With Angry Birds, publisher Rovio had on its hands one of the most celebrated mobile games, but it also faced a problem. The mechanics of the game, though incredibly popular, led many players to suffer from "app burnout" – a situation where they spent so long playing in a very short time-frame that they ended up fatigued with the experience and subsequently abandoned the game relatively quickly.


Rovio realized that to improve long-term engagement rates among those who had downloaded the app, it would need to include some sort of timer function or the possibility to run out of lives – mechanics that create a sense of urgency and tension in players and have been shown to translate into greater value and longer overall playtimes.

This led to a major adjustment in the development of Angry Birds 2. The game introduced a "pay to play" feature, whereby players had to pay a small fee in order to bypass either a mandatory half hour no-play waiting period or watch videos for other Rovio products to replenish their lives.

Adding Retargeting to the Marketing Mix

Of course, such timed mechanics introduce new challenges for developers – first and foremost among these is the need to remind players when these enforced cooldown periods have lapsed.

There are many solutions to re-engagement, and in the app space, notifications are particularly popular among developers. However, they are very easy to abuse and will quickly lead a consumer to disable them – or even delete an app entirely – if they receive too many such messages.

App retargeting is so effective at achieving this goal because it offers developers a high number of relevant, personalized and non-intrusive touch points with their audience - allowing them to remind, retain, recover and re-activate users, and get them back to spending time and money on a game, or any other app for that matter.

In the campaigns we've run, we have seen in-app conversions rise by more than 130% where app retargeting was added to the marketing mix.


The Wider World of App Retargeting

Use cases for app retargeting are not limited solely to game developers wishing to improve player engagement, convert non-paying to paying gamers or increase player spend – although it can do all these things.

In any vertical, this approach can encourage first and repeat conversions; re-activate dormant users who have downloaded an app but do not regularly open it; increase the frequency and length of in-app sessions; and cross-sell other apps or services.

Retargeting messages can be customized and personalized to target very granular segments of your audience.

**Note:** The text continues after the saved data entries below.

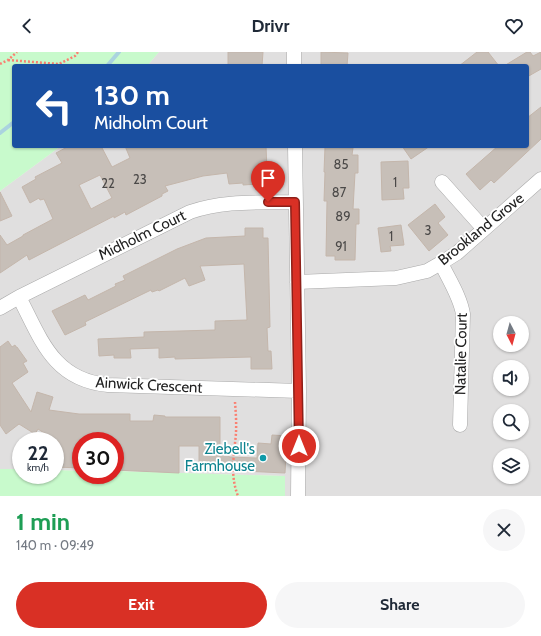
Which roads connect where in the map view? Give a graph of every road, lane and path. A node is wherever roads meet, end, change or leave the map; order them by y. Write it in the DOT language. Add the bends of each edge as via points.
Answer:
graph roads {
  1 [pos="17,52"];
  2 [pos="78,52"];
  3 [pos="294,52"];
  4 [pos="8,60"];
  5 [pos="0,64"];
  6 [pos="294,64"];
  7 [pos="295,148"];
  8 [pos="541,179"];
  9 [pos="442,182"];
  10 [pos="295,202"];
  11 [pos="484,229"];
  12 [pos="441,263"];
  13 [pos="297,282"];
  14 [pos="19,297"];
  15 [pos="0,308"];
  16 [pos="299,391"];
  17 [pos="235,402"];
  18 [pos="460,425"];
  19 [pos="238,496"];
  20 [pos="298,496"];
  1 -- 4 [label="path"];
  2 -- 4 [label="path" via="59,64"];
  3 -- 6 [label="street"];
  4 -- 5 [label="path"];
  7 -- 10 [label="street"];
  8 -- 11 [label="street, Brookland Grove"];
  9 -- 11 [label="street"];
  10 -- 13 [label="street"];
  10 -- 14 [label="street, Midholm Court" via="223,203 207,206 190,212"];
  11 -- 12 [label="street, Brookland Grove"];
  12 -- 13 [label="street, Brookland Grove" via="427,270 396,278"];
  12 -- 18 [label="street, Natalie Court" via="462,305"];
  13 -- 16 [label="street"];
  14 -- 15 [label="street, Midholm Court"];
  14 -- 16 [label="street, Ainwick Crescent" via="50,354 71,375 85,381 108,385"];
  16 -- 20 [label="street"];
  17 -- 19 [label="path" via="233,477"];
}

And they can also be event-driven, targeting users at a specific juncture of a game or highlighting hyper-local services such as car rides or reservations when an individual is in a certain location, for instance.

When strategically implemented, these methods are proven to drive performance. In today’s increasingly mobile and app-based online economy, it is no longer enough to have a presence on Facebook alone – with retargeting, developers can interact with their audiences away from their apps and remind them what they're missing.

Shachar Radin Shomrat is CMO of myThings.